Some of the business owners attributed their success to their ability to give their customers a taste of their homeland.
Omar Limon, who co-owns Raspado Xpress in the Northeast San Fernando Valley with his brother Oscar, said their use of real fruit in their Mexican snow cones appeals “to the Latinos who actually know what to expect, and they expect fresh stuff.”
They set up their first Raspado cart in 2001 in Pacoima and quickly saw their lines grow to 35-minute waits, prompting the Limon family to open a permanent location across the street. But because they arrived in the country illegally, and had no credit, they could not obtain a business loan. Instead they spent all of their savings — and borrowed from family, friends and neighbors — to open their brick-and-mortar shop, said Limon, 32.
The stories shared also came from some very recent immigrants.

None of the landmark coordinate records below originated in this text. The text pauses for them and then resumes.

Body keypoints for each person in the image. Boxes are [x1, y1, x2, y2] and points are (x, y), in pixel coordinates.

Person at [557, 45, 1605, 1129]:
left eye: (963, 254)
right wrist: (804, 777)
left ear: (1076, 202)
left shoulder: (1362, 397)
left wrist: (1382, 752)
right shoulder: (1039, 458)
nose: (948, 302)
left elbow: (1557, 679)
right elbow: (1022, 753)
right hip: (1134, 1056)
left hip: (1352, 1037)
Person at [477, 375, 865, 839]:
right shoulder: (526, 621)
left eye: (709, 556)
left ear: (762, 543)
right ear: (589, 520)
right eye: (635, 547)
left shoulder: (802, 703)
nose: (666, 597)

Saeid Malek, 36, who is a waiter at Safir Mediterranean Cuisine, accepted the commendation for his employer, Matt Barani. Malek said he came to the United States three years ago, leaving behind his print shop business.

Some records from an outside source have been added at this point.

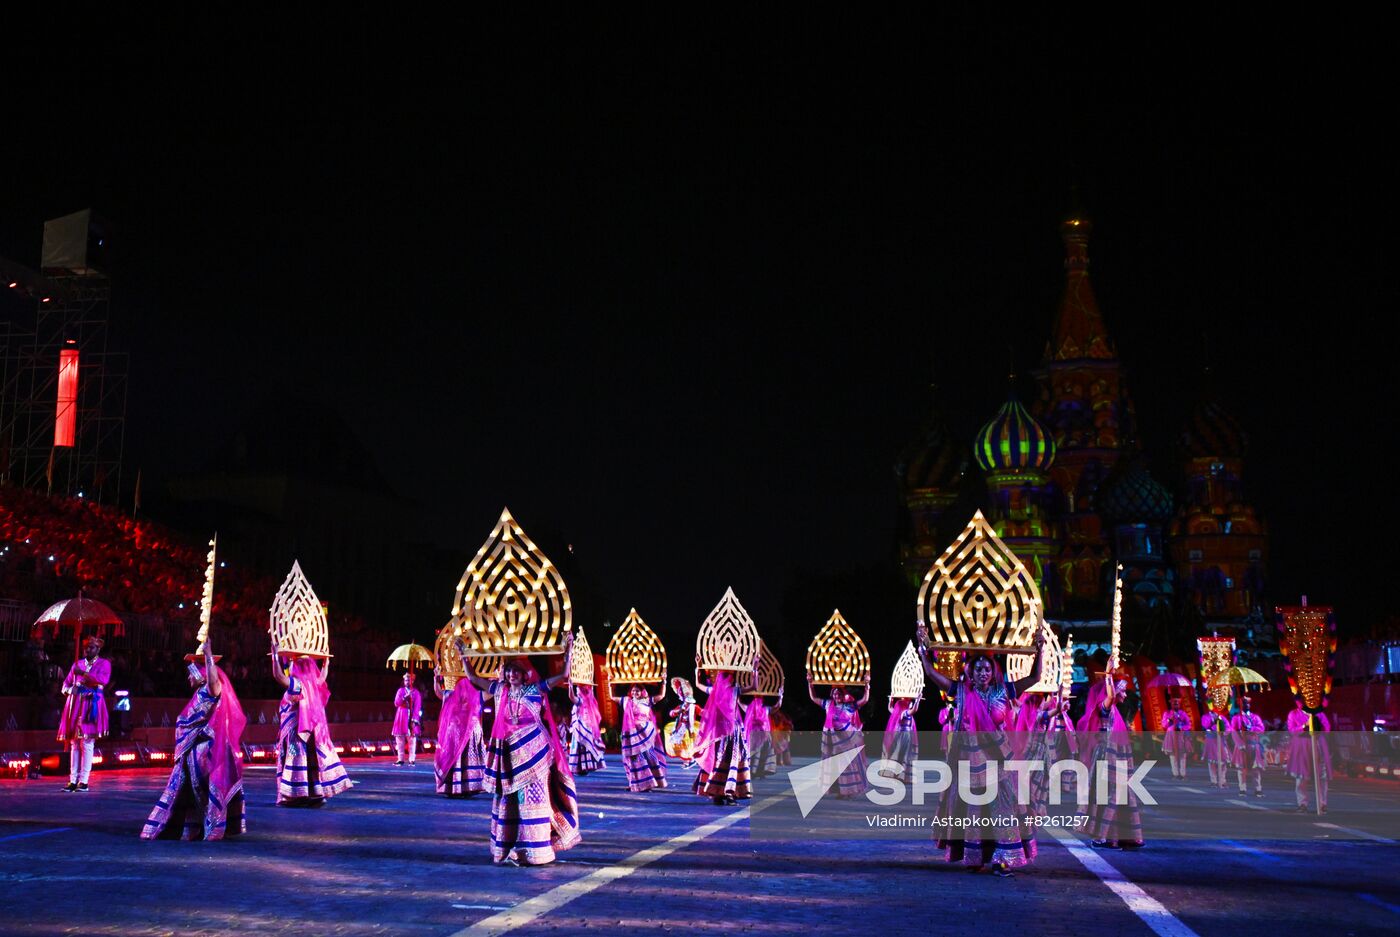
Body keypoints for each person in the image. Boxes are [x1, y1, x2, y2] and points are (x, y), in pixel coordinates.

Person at [917, 626, 1043, 875]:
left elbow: (1035, 678)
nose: (983, 672)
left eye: (987, 668)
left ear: (994, 670)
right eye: (978, 668)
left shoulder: (1004, 690)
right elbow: (931, 673)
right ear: (970, 671)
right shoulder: (961, 691)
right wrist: (924, 650)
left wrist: (1040, 649)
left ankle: (1002, 858)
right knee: (975, 809)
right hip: (969, 761)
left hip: (998, 761)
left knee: (1002, 808)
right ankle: (975, 856)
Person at [464, 638, 580, 866]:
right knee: (509, 802)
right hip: (508, 756)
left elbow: (563, 677)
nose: (511, 675)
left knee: (533, 800)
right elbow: (473, 679)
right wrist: (464, 656)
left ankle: (537, 852)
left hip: (535, 754)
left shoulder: (535, 689)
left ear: (525, 674)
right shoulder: (499, 690)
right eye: (508, 672)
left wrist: (569, 651)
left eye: (516, 672)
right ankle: (510, 849)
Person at [140, 636, 246, 841]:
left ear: (202, 673)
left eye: (192, 674)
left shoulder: (210, 690)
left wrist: (208, 656)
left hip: (205, 753)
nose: (189, 678)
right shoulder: (199, 693)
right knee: (186, 792)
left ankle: (211, 829)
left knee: (203, 794)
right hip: (193, 753)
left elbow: (214, 682)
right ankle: (189, 829)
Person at [271, 643, 351, 806]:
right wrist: (326, 663)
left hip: (296, 732)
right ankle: (315, 793)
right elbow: (323, 678)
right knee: (310, 760)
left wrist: (274, 657)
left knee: (295, 759)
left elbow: (279, 677)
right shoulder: (313, 684)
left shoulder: (298, 685)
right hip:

“Unfortunately I couldn’t continue that shop here,” he said, but added he has come to love his job at the restaurant, where he frequently interacts with people from different cultures.
The establishments recognized by the council included many that have donated to local causes and are active in their communities, as well as some that appear to be regularly frequented by the council members themselves.
Council President Herb Wesson featured Jenee Kim, owner of Park’s BBQ, a Korean barbecue restaurant he said is his “go-to” for staff lunches and holiday parties. Wesson gave Kim’s restaurant high praise, calling it “one of the best Korean restaurants west of the Mississippi.”
Councilmember Gil Cedillo, who hosted the Immigrant Heritage Month presentation, said it was “poignant” to see Wesson, a black Los Angeles City Council president, introducing a “Korean entrepreneur,” given the fraught relationship between the two cultural groups that had once been on display during the 1992 Los Angeles riots.
Cedillo said he hopes the stories of immigrant business people — who he described as “risk-takers” — will provide a “sharp and realistic” contrast to the “bigotry and racism and hatred that is being espoused by Donald Trump.”
Other favorite restaurants throughout L.A. that received commendations were:
— Las Cazuelas Restaurant & Pupuseria, a Highland Park restaurant owned by El Salvadoran immigrants from Cedillo’s 1st Council District;
— Salsa and Beer, a Jerez Zacatecas-style Mexican restaurant in Councilman Paul Krekorian’s 2nd District;
— Safir Mediterranean Cuisine, in Councilmember Bob Blumenfield’s 3rd District;
— Igloo Parlor, an ice cream shop in Sherman Oaks owned by an Armenian immigrant, from Councilmember David Ryu’s 4th District;
— Delphi Greek, a restaurant owned by an Iranian immigrant, from Councilman Paul Koretz’s 5th District;
— Raspado Xpress, which has a dozen locations but started in Councilmember Felipe Fuentes’ 7th District;
— Revolutionario, a taco shop operated by Algerian-American chef Farid Zadi, who blends North African and Mexican cooking methods, from Councilmember Marqueece Harris-Dawson’s 8th District;
— A business specializing in tlayudas and other Oaxacan cooking, operated by Alfonso Martinez, in Councilman Curren Price’s 9th District;
— Park’s BBQ, in Wesson’s 10th District;
— Yuca’s, a Mexican restaurant that has been widely featured, including “The Oprah Winfrey Show,” in Councilman Mitch O’Farrell’s 13th District;
— La Parrilla, a Mexican restaurant in Boyle Heights from Councilmember Jose Huizar’s 14th District and;
— Joseph’s Bakery, an Italian-American pastry shop in Councilman Joe’s Buscaino’s 15th District.